Short contact with nickel causes allergic contact dermatitis: an experimental study
Research output: Contribution to journal › Journal article › Research › peer-review
BACKGROUND: Knowledge about the required duration of exposure for elicitation of allergic nickel dermatitis in nickel-allergic individuals is limited. However, it often has been proposed that short skin contact is safe.
OBJECTIVES: To examine whether repeated skin contact with nickel over short time periods (3 × 10 min) can elicit allergic nickel dermatitis.

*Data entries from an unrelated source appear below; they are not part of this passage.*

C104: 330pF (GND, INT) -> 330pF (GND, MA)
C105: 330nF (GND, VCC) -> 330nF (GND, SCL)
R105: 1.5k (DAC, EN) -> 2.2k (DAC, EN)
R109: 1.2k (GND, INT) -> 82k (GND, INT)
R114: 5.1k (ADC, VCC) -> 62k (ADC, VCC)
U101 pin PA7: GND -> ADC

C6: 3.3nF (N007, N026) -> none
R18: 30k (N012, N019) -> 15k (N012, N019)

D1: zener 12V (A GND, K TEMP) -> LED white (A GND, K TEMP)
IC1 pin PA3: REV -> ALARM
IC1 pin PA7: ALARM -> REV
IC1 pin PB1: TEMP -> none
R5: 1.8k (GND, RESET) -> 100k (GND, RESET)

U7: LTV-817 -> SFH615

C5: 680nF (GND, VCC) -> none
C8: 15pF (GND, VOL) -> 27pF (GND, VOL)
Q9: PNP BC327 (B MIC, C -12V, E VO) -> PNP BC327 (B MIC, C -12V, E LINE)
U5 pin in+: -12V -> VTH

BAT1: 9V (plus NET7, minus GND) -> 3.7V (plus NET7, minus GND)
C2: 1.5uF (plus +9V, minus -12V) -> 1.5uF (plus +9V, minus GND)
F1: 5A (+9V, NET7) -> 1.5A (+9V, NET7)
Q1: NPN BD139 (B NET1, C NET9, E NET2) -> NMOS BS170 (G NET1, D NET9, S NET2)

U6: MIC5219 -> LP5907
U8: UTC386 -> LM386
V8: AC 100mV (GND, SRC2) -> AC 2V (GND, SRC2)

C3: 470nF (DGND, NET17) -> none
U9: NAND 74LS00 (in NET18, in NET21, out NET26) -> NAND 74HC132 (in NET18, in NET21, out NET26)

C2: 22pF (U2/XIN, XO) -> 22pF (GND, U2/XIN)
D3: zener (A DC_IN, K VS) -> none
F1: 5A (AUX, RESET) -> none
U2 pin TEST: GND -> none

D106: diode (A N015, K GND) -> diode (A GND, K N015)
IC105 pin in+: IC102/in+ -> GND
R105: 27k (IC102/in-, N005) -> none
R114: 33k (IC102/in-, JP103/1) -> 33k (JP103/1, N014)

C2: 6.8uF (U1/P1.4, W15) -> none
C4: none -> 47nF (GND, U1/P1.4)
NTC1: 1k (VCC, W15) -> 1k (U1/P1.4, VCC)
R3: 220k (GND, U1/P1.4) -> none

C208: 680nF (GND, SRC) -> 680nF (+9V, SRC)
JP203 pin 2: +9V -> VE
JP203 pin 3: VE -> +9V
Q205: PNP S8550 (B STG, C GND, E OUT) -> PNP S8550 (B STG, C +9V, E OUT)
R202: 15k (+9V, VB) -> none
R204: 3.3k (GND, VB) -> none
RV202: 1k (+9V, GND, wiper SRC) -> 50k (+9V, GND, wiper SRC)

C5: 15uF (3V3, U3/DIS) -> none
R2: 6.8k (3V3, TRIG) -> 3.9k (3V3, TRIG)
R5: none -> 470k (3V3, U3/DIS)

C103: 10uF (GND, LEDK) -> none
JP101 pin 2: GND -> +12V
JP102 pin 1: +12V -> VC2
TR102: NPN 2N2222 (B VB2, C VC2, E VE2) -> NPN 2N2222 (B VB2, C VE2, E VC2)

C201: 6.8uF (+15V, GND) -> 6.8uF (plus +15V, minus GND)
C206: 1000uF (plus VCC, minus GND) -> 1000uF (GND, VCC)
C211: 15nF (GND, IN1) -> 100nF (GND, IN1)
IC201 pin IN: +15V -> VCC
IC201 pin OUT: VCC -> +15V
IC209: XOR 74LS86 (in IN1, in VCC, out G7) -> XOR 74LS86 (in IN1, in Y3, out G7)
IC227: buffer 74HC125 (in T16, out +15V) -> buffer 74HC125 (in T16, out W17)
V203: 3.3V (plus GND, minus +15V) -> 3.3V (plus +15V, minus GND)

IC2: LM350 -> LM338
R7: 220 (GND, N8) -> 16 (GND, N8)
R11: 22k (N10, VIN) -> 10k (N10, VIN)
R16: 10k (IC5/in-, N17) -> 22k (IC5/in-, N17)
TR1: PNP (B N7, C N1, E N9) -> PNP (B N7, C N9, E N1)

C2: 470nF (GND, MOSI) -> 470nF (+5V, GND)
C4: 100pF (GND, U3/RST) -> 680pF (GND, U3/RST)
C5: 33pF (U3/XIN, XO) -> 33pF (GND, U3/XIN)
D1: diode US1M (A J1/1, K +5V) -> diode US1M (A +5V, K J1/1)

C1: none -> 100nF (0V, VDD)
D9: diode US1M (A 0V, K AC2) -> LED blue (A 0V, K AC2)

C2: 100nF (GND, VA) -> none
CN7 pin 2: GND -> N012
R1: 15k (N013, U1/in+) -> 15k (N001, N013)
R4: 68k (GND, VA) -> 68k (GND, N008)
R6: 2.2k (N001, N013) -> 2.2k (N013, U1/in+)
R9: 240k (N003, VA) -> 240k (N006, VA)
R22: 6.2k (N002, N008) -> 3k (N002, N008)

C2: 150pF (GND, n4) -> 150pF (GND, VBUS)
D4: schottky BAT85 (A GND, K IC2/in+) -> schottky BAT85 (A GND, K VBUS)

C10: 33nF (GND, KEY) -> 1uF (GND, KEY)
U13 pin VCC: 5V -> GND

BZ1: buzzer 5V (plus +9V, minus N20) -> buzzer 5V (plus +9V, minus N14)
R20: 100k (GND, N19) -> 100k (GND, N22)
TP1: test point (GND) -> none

METHODS: Sixteen nickel-allergic adults and 10 controls were exposed to, respectively, nickel- and aluminium-containing discs on each volar forearm and on each earlobe for 3 × 10 min. One arm was pretreated for 24 h with sodium lauryl sulfate (SLS) 0·5% under occlusion before exposure. One aluminium and one nickel exposure site were clinically evaluated, and blood flow was measured with laser Doppler flowmetry at day 2 and day 4.
RESULTS: Ten of 16 (63%) nickel-allergic participants developed allergic nickel dermatitis on SLS-pretreated arm skin and three of 16 (19%) developed it on normal skin on the earlobe. On the SLS-pretreated arms of nickel-allergic participants, blood flow increased significantly more on the nickel-exposed skin than on the aluminium-exposed skin on days 2 and 4. No change in clinical reactivity or blood flow was found on normal forearm skin in nickel-allergic participants or on any skin in controls.
CONCLUSIONS: This experimental study showed that relatively short repeated skin contact (3 × 10 min) with metallic nickel elicits allergic nickel dermatitis in irritated skin and at sites with previous dermatitis. The results support the restrictions in current nickel regulation.